Mr Foster said Brexit negotiations were ongoing and UK databases could be used instead.
System in place?
But committee chairwoman Yvette Cooper asked: “Where is the system in place?
“This is really just a matter of weeks, a small number of months, until we may need to have a new system at the border and currently, as the minister responsible, you don’t seem to even know what work is being done to keep our borders safe.
“You don’t seem to be able to describe the scale of the challenge in terms of losing this crucial information about people who may be involved in serious organised crime, people who may be sex offenders, people who may be involved in extremism and you can’t describe to us any new alternative database that might have this information on it so that Border Force can take these crucial decisions.
“Why should we have any confidence in you to keep our borders safe?”
Mr Foster said: “I think the confidence we can have chair is, one, the work that we are doing and we have taken forward to secure our borders, two, the fact that we are taking forward changes to our rules.
“So the idea that there is nothing being done is, I think, rather an odd one.”
He added that there was a range of ways to carry out checks at the borders, to which Ms Cooper responded: “I slightly despair about the lack of reassurance that you are able to give us about what practical measures are going to be in place to keep our borders safe.”

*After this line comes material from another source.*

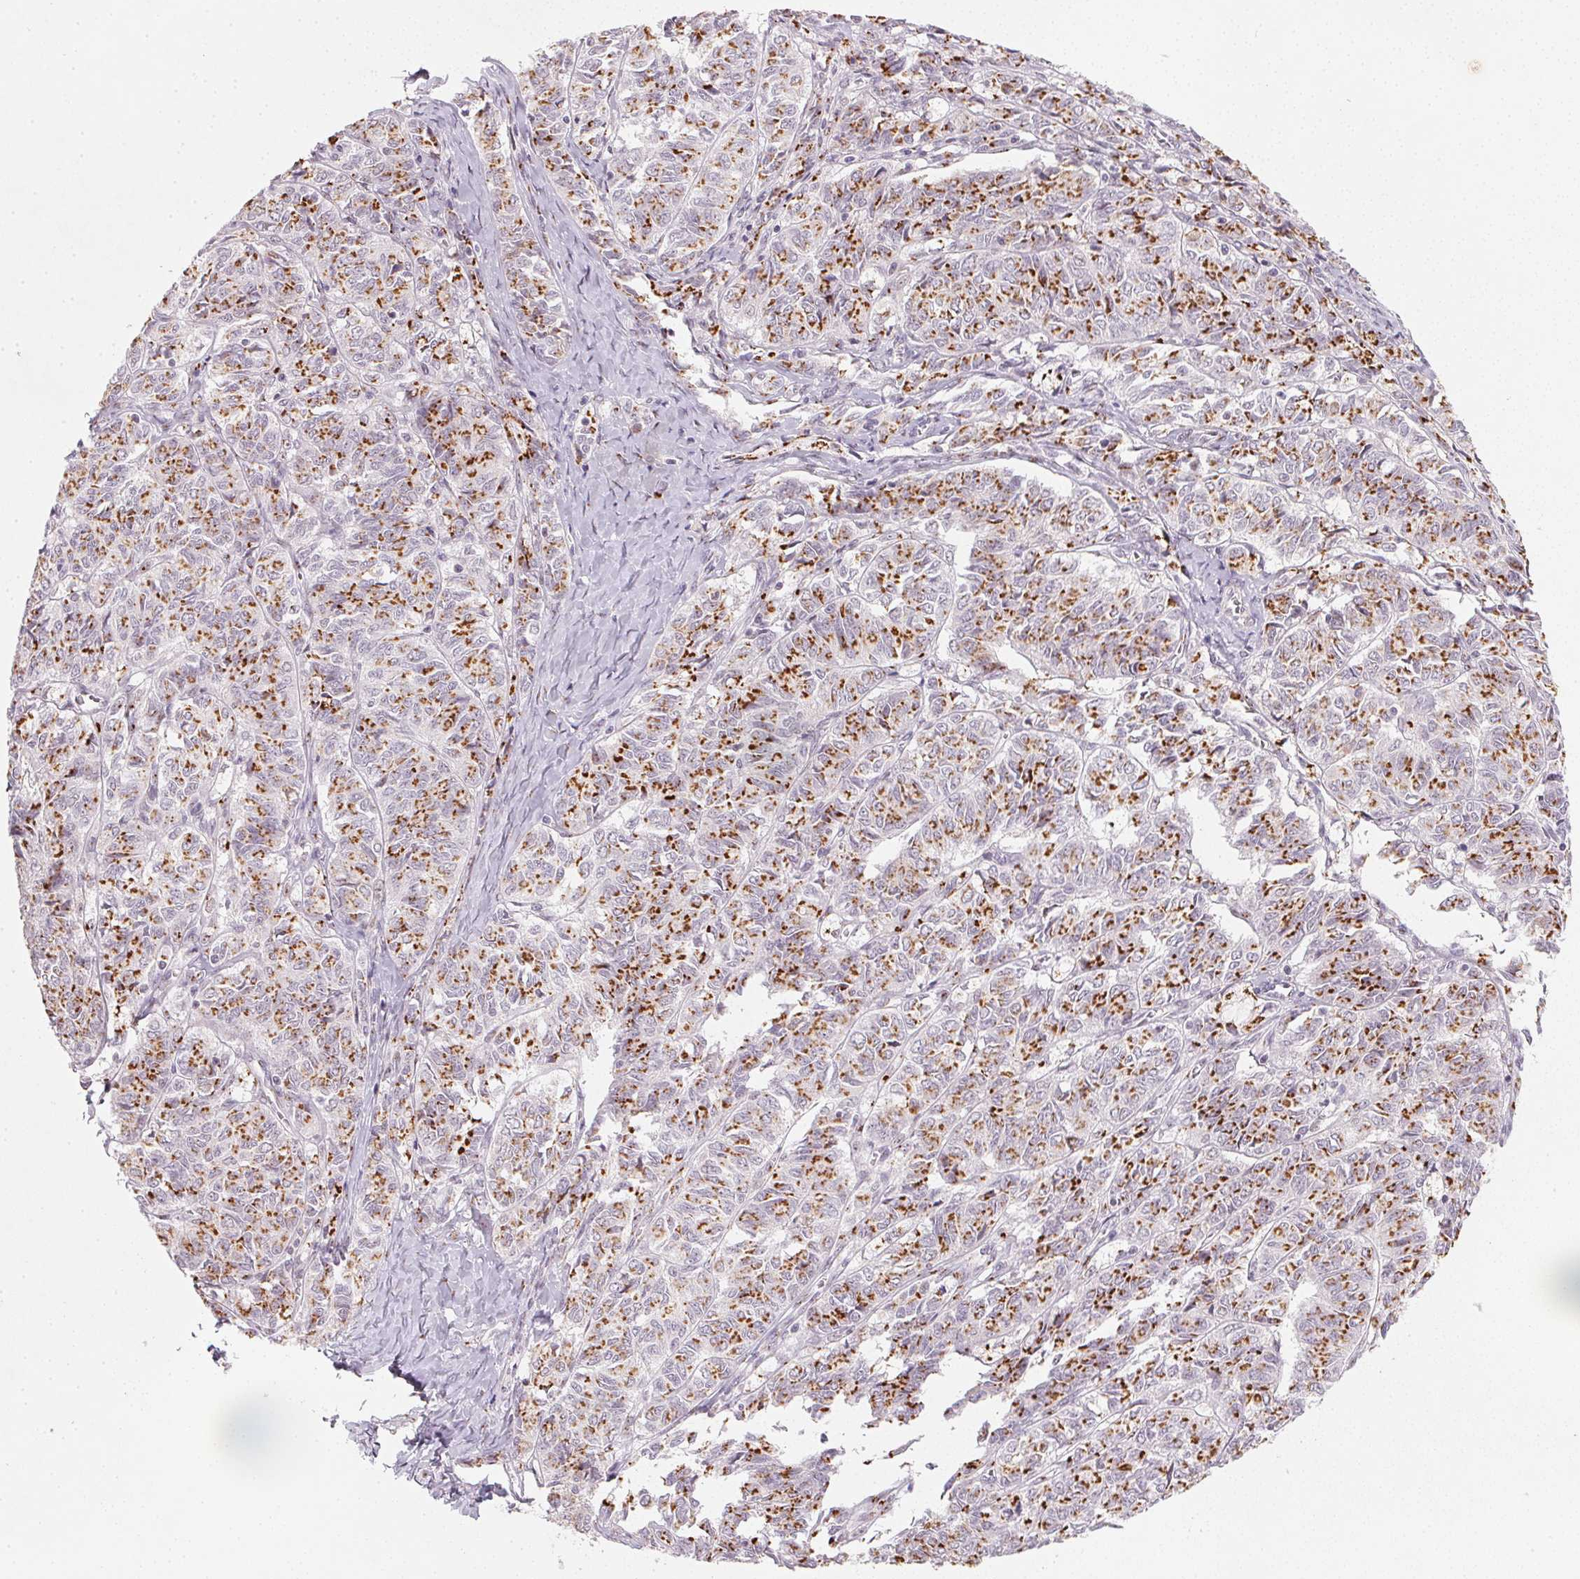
{"staining": {"intensity": "strong", "quantity": ">75%", "location": "cytoplasmic/membranous"}, "tissue": "ovarian cancer", "cell_type": "Tumor cells", "image_type": "cancer", "snomed": [{"axis": "morphology", "description": "Carcinoma, endometroid"}, {"axis": "topography", "description": "Ovary"}], "caption": "This is a micrograph of immunohistochemistry (IHC) staining of ovarian cancer, which shows strong staining in the cytoplasmic/membranous of tumor cells.", "gene": "RAB22A", "patient": {"sex": "female", "age": 80}}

In an appearance in front of MPs described by Labour committee member Andrew Gwynne as “pretty woeful throughout”, Mr Foster also faced questioning over how changes to immigration rules could affect child migrants trying to reunite with relatives and how the Home Office will ensure vulnerable people are not penalised in the process.
MPs expressed concern over the lack of detail being provided.
Ms Cooper said: “What I’m finding very hard to understand is that you haven’t done any assessment of the impact on people.
“Surely one of the conclusions of the Windrush report was that the Home Office needed to do proper impact assessments of the impact of its immigration policy decisions on the people who are affected and, in particular, vulnerable people who are affected.
“Why do you not have an assessment of the numbers of people who will be affected by this decision?”